• YOUR GOAL:
Task for the records below: please retype exactly and only the lines from the first through the one with "49: (137, 206, 1.07)", with every picture omitted.

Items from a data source
┌────────
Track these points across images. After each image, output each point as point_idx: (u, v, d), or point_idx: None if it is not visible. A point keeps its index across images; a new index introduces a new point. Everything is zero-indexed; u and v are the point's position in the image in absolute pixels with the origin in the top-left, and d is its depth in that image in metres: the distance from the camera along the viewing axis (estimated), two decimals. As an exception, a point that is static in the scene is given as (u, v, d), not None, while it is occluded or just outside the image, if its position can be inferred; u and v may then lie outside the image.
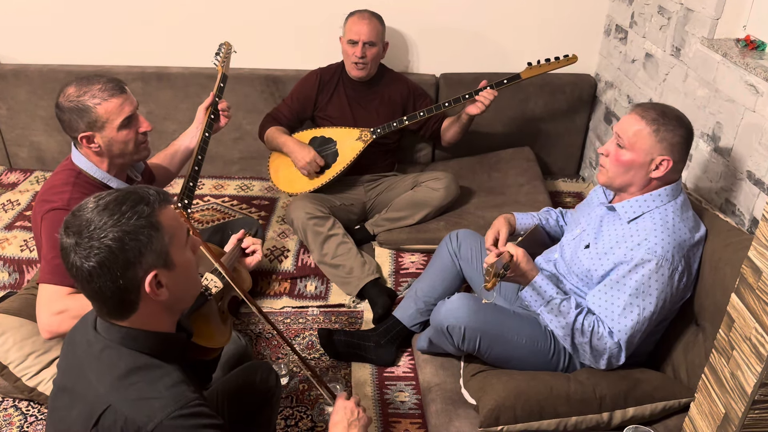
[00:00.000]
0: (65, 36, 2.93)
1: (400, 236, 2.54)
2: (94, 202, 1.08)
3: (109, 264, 1.04)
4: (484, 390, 1.67)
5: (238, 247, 1.83)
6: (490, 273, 1.54)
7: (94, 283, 1.05)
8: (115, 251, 1.04)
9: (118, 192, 1.10)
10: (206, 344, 1.37)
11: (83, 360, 1.12)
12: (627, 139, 1.67)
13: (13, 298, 2.04)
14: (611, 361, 1.68)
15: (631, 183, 1.70)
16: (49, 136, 3.03)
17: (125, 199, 1.08)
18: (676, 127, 1.65)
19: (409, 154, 3.03)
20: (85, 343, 1.14)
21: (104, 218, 1.05)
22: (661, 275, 1.61)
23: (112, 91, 1.74)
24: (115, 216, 1.05)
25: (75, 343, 1.17)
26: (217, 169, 3.09)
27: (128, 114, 1.76)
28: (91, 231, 1.04)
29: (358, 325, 2.33)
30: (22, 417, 1.94)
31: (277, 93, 2.91)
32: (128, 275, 1.06)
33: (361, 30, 2.52)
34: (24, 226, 2.58)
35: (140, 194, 1.09)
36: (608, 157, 1.72)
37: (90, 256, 1.04)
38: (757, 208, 1.86)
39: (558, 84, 2.97)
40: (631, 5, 2.68)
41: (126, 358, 1.08)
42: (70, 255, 1.06)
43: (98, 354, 1.10)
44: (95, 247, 1.03)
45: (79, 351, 1.15)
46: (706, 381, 1.42)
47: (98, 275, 1.04)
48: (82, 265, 1.04)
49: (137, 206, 1.07)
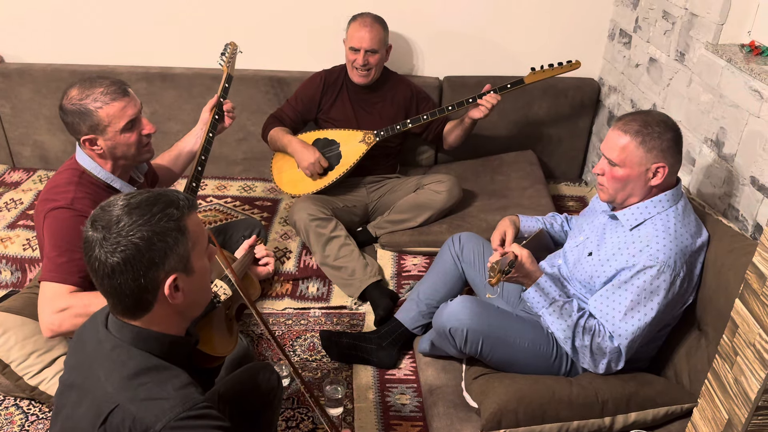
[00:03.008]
0: (69, 36, 2.93)
1: (403, 238, 2.54)
2: (125, 200, 1.10)
3: (134, 262, 1.06)
4: (486, 393, 1.67)
5: (250, 254, 1.80)
6: (494, 269, 1.57)
7: (115, 279, 1.07)
8: (142, 250, 1.06)
9: (149, 193, 1.12)
10: (211, 352, 1.36)
11: (93, 357, 1.13)
12: (616, 156, 1.67)
13: (15, 297, 2.04)
14: (610, 365, 1.68)
15: (631, 194, 1.71)
16: (52, 136, 3.03)
17: (157, 200, 1.10)
18: (662, 132, 1.64)
19: (411, 156, 3.03)
20: (95, 341, 1.14)
21: (135, 217, 1.07)
22: (663, 281, 1.61)
23: (114, 95, 1.72)
24: (146, 216, 1.07)
25: (84, 340, 1.18)
26: (220, 170, 3.09)
27: (131, 117, 1.75)
28: (120, 227, 1.06)
29: (360, 327, 2.32)
30: (24, 416, 1.94)
31: (282, 94, 2.91)
32: (150, 275, 1.08)
33: (363, 37, 2.51)
34: (27, 225, 2.58)
35: (171, 198, 1.12)
36: (604, 175, 1.72)
37: (116, 251, 1.05)
38: (760, 213, 1.86)
39: (561, 88, 2.97)
40: (636, 10, 2.68)
41: (136, 359, 1.09)
42: (94, 249, 1.07)
43: (108, 352, 1.11)
44: (122, 243, 1.05)
45: (89, 348, 1.15)
46: (710, 386, 1.41)
47: (121, 272, 1.06)
48: (107, 260, 1.06)
49: (168, 209, 1.09)
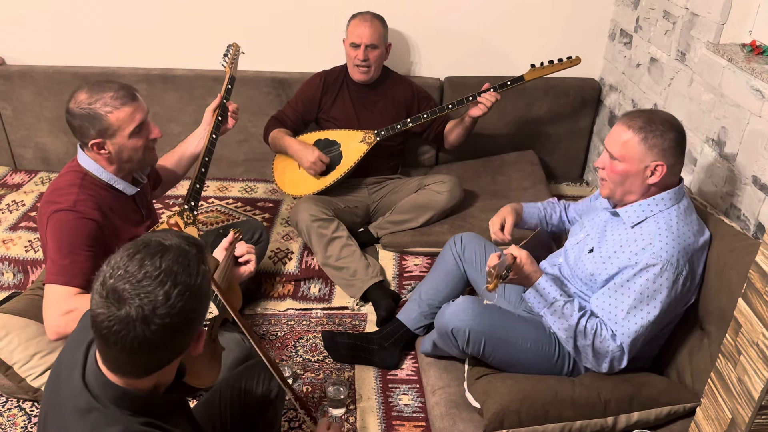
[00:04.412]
0: (71, 37, 2.93)
1: (404, 239, 2.54)
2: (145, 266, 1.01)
3: (180, 332, 1.03)
4: (488, 393, 1.67)
5: (231, 256, 1.64)
6: (492, 275, 1.53)
7: (155, 353, 1.02)
8: (189, 318, 1.04)
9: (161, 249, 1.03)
10: (197, 385, 1.26)
11: (68, 409, 1.05)
12: (617, 151, 1.67)
13: (18, 299, 2.04)
14: (613, 364, 1.68)
15: (630, 191, 1.71)
16: (54, 137, 3.04)
17: (177, 257, 1.03)
18: (665, 131, 1.64)
19: (413, 156, 3.03)
20: (71, 392, 1.06)
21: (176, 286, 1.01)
22: (665, 279, 1.61)
23: (123, 99, 1.73)
24: (182, 280, 1.02)
25: (61, 378, 1.11)
26: (221, 171, 3.09)
27: (139, 122, 1.76)
28: (162, 300, 1.00)
29: (362, 327, 2.32)
30: (26, 417, 1.94)
31: (283, 95, 2.92)
32: (190, 340, 1.07)
33: (363, 33, 2.52)
34: (29, 226, 2.58)
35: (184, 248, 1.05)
36: (604, 169, 1.72)
37: (165, 324, 1.01)
38: (762, 213, 1.86)
39: (562, 88, 2.97)
40: (636, 10, 2.68)
41: (115, 425, 1.01)
42: (134, 328, 0.98)
43: (84, 413, 1.03)
44: (170, 315, 1.01)
45: (64, 393, 1.08)
46: (713, 386, 1.42)
47: (165, 344, 1.02)
48: (150, 337, 0.99)
49: (199, 265, 1.05)
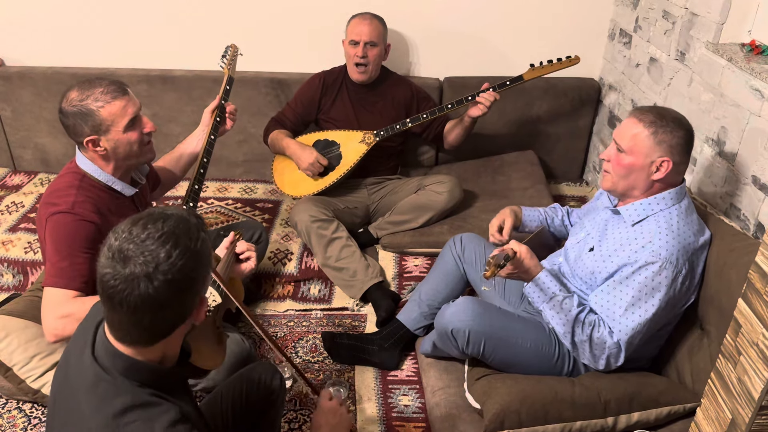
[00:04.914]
0: (70, 38, 2.93)
1: (404, 239, 2.54)
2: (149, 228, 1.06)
3: (183, 291, 1.07)
4: (488, 394, 1.67)
5: (232, 253, 1.72)
6: (490, 263, 1.58)
7: (158, 313, 1.05)
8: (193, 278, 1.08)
9: (163, 214, 1.08)
10: (202, 365, 1.32)
11: (77, 387, 1.09)
12: (626, 143, 1.68)
13: (17, 300, 2.04)
14: (610, 361, 1.68)
15: (633, 186, 1.71)
16: (53, 138, 3.04)
17: (176, 224, 1.08)
18: (675, 128, 1.65)
19: (412, 157, 3.03)
20: (80, 369, 1.10)
21: (177, 247, 1.06)
22: (664, 278, 1.61)
23: (114, 93, 1.72)
24: (182, 243, 1.06)
25: (69, 363, 1.14)
26: (221, 172, 3.09)
27: (132, 115, 1.75)
28: (163, 258, 1.04)
29: (362, 328, 2.32)
30: (26, 419, 1.93)
31: (282, 96, 2.92)
32: (193, 303, 1.10)
33: (363, 30, 2.53)
34: (28, 228, 2.58)
35: (185, 216, 1.10)
36: (610, 162, 1.72)
37: (168, 282, 1.05)
38: (762, 212, 1.86)
39: (562, 88, 2.97)
40: (636, 10, 2.68)
41: (124, 395, 1.05)
42: (138, 285, 1.02)
43: (93, 386, 1.06)
44: (171, 272, 1.05)
45: (73, 374, 1.11)
46: (713, 386, 1.41)
47: (169, 304, 1.06)
48: (153, 294, 1.03)
49: (198, 232, 1.09)
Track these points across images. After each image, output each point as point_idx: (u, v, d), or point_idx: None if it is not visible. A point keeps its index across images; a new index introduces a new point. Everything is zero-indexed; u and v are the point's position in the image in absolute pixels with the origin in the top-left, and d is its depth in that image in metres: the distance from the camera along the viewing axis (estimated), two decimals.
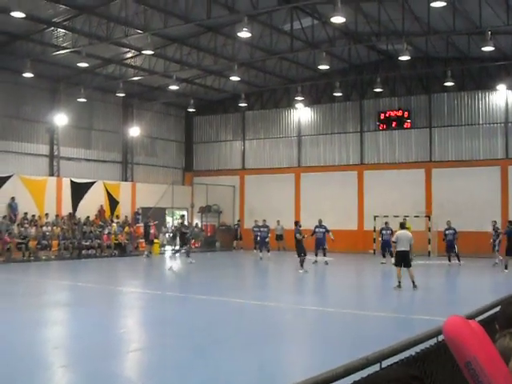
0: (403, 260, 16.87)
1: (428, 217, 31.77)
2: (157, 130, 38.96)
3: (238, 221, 36.80)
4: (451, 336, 2.46)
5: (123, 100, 35.52)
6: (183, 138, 41.22)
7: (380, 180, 33.79)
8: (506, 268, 22.24)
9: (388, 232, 25.82)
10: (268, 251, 29.66)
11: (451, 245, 25.33)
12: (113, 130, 36.01)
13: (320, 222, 26.93)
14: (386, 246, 25.66)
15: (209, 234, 38.83)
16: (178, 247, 35.34)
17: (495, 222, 25.82)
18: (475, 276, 22.58)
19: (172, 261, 22.81)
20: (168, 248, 34.80)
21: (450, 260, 25.42)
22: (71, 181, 32.39)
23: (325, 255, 25.93)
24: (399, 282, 16.84)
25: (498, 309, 3.09)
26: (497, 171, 30.98)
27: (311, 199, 35.80)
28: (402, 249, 16.83)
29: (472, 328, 2.49)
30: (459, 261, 25.12)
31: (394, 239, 17.30)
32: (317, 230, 26.44)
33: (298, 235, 22.25)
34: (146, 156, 38.34)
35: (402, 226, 17.81)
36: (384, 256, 26.33)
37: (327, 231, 25.96)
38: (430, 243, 30.88)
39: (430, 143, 33.02)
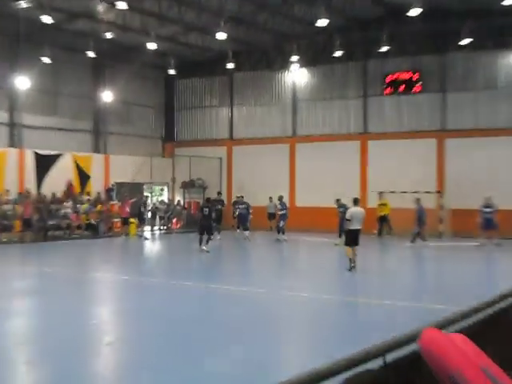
0: (356, 239, 17.93)
1: (440, 193, 31.83)
2: (133, 95, 38.80)
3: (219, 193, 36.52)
4: (427, 350, 2.68)
5: (94, 61, 35.16)
6: (163, 104, 41.18)
7: (386, 152, 33.80)
8: None
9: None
10: (246, 230, 29.85)
11: (490, 223, 25.78)
12: (82, 94, 35.81)
13: (280, 198, 29.05)
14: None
15: (192, 213, 38.83)
16: (159, 227, 35.70)
17: None
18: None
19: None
20: (146, 228, 34.77)
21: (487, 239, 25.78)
22: (35, 153, 32.20)
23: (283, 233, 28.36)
24: (353, 262, 17.83)
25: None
26: None
27: (308, 173, 35.85)
28: (357, 227, 17.85)
29: (451, 341, 2.67)
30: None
31: (347, 217, 18.04)
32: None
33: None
34: (121, 124, 38.25)
35: (356, 201, 18.41)
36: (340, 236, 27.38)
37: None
38: (441, 223, 30.96)
39: (443, 110, 33.02)
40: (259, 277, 18.07)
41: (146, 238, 30.94)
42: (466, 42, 29.60)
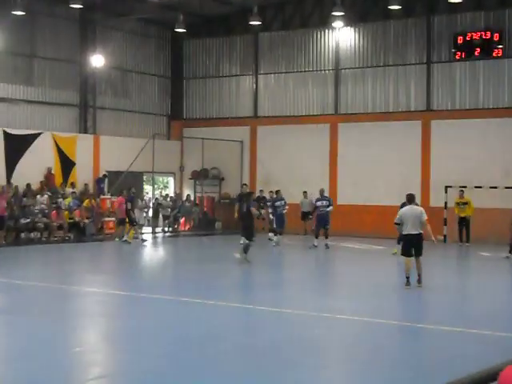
0: (414, 246, 17.67)
1: None
2: (130, 60, 38.84)
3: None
4: None
5: (80, 14, 35.28)
6: (169, 72, 41.19)
7: (456, 134, 33.44)
8: None
9: (324, 203, 28.62)
10: (279, 233, 30.43)
11: None
12: (66, 58, 35.79)
13: (322, 192, 29.39)
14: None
15: (205, 210, 38.54)
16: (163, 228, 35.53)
17: None
18: None
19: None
20: (147, 230, 34.75)
21: None
22: (4, 132, 32.18)
23: (327, 237, 28.55)
24: (407, 278, 17.67)
25: None
26: None
27: (353, 161, 35.57)
28: (412, 232, 17.55)
29: None
30: None
31: (396, 220, 17.99)
32: (318, 203, 29.03)
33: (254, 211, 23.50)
34: (115, 97, 38.30)
35: (410, 199, 18.18)
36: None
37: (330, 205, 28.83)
38: None
39: None
40: (296, 294, 17.99)
41: (144, 241, 30.95)
42: None
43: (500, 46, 32.62)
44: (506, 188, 30.58)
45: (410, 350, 11.79)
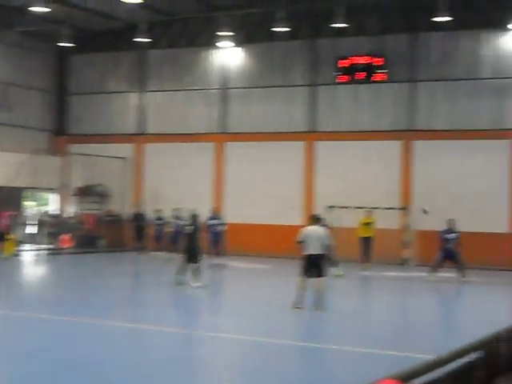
0: (314, 268, 17.38)
1: (405, 209, 31.87)
2: (12, 73, 37.91)
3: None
4: None
5: None
6: (53, 86, 40.48)
7: (339, 155, 33.82)
8: None
9: (215, 222, 29.02)
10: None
11: (452, 254, 25.20)
12: None
13: (214, 211, 29.81)
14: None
15: (88, 228, 37.92)
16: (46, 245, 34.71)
17: None
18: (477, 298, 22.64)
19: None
20: (27, 247, 33.88)
21: (436, 272, 25.24)
22: None
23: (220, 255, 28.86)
24: (299, 299, 17.35)
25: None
26: (504, 147, 31.30)
27: (238, 180, 35.56)
28: (313, 252, 17.35)
29: None
30: (463, 275, 24.90)
31: (298, 238, 17.72)
32: (210, 222, 29.39)
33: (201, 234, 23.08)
34: None
35: (315, 219, 18.23)
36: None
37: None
38: (406, 247, 30.97)
39: (413, 104, 33.19)
40: (182, 313, 17.96)
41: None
42: (443, 19, 29.62)
43: (382, 71, 33.30)
44: (386, 209, 31.13)
45: (296, 370, 11.77)
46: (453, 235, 25.32)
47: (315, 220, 18.16)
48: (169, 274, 25.94)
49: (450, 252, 25.18)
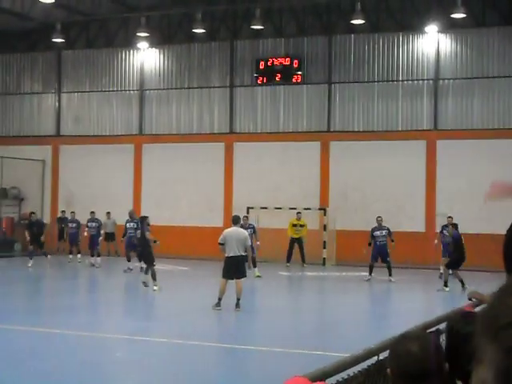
0: (236, 269, 17.44)
1: (323, 210, 32.13)
2: None
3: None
4: None
5: None
6: None
7: (257, 156, 33.92)
8: (445, 285, 22.39)
9: (132, 225, 27.29)
10: (98, 255, 29.66)
11: (383, 251, 25.49)
12: None
13: (131, 214, 28.36)
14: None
15: (3, 231, 37.14)
16: None
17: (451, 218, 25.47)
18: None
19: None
20: None
21: (371, 273, 25.37)
22: None
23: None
24: (219, 300, 17.47)
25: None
26: (421, 147, 31.85)
27: (157, 182, 35.35)
28: (235, 254, 17.40)
29: None
30: (390, 275, 25.15)
31: (220, 240, 17.73)
32: (128, 225, 28.22)
33: (148, 236, 22.63)
34: None
35: (235, 220, 18.26)
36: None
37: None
38: (325, 247, 31.22)
39: (329, 105, 33.47)
40: (101, 317, 17.75)
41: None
42: (359, 21, 30.06)
43: (299, 73, 33.51)
44: (305, 209, 31.33)
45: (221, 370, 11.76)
46: (382, 232, 25.65)
47: (235, 221, 18.19)
48: (82, 277, 25.77)
49: (379, 250, 25.50)
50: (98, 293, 23.80)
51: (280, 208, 31.27)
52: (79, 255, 30.48)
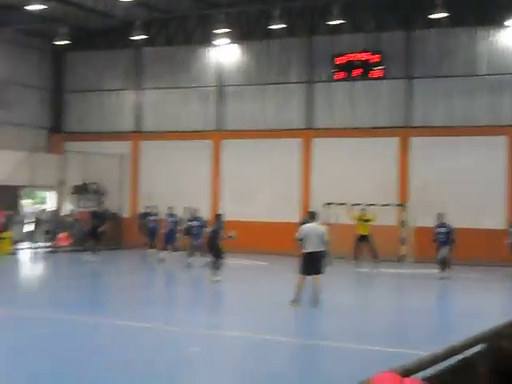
└────────
• ANSWER TO THE PROBLEM:
Track these points across images. After each image, output each point as point_idx: (u, v, d), or point_idx: None if it is not visible. A point keeps its index across images; a new index introduces a new point. Everything is zero-indexed; u and v are the point's position in the image in absolute pixels with the origin in the top-left, and d is its depth in that image in metres: the distance from the camera along the viewing axis (estimated), two decimals. As an exception, a point that is static in the scene is given as (u, v, d), not None, while it is occluded or just outside the image, if its position can be inferred; u and v may then lie outside the image.
[00:00.000]
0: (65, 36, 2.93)
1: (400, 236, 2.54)
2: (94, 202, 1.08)
3: (109, 264, 1.04)
4: (484, 390, 1.67)
5: (238, 247, 1.83)
6: (490, 273, 1.54)
7: (94, 283, 1.05)
8: (115, 251, 1.04)
9: (118, 192, 1.10)
10: (206, 344, 1.37)
11: (83, 360, 1.12)
12: (627, 139, 1.67)
13: (13, 298, 2.04)
14: (611, 361, 1.68)
15: (631, 183, 1.70)
16: (49, 136, 3.03)
17: (125, 199, 1.08)
18: (676, 127, 1.65)
19: (409, 154, 3.03)
20: (85, 343, 1.14)
21: (104, 218, 1.05)
22: (661, 275, 1.61)
23: (112, 91, 1.74)
24: (115, 216, 1.05)
25: (75, 343, 1.17)
26: (217, 169, 3.09)
27: (128, 114, 1.76)
28: (91, 231, 1.04)
29: (358, 325, 2.33)
30: (22, 417, 1.94)
31: (277, 93, 2.91)
32: (128, 275, 1.06)
33: (361, 30, 2.52)
34: (24, 226, 2.58)
35: (140, 194, 1.09)
36: (608, 157, 1.72)
37: (90, 256, 1.04)
38: (757, 208, 1.86)
39: (558, 84, 2.97)
40: (631, 5, 2.68)
41: (126, 358, 1.08)
42: (70, 255, 1.06)
43: (98, 354, 1.10)
44: (95, 247, 1.03)
45: (79, 351, 1.15)
46: (706, 381, 1.42)
47: (98, 275, 1.04)
48: (82, 265, 1.04)
49: (137, 206, 1.07)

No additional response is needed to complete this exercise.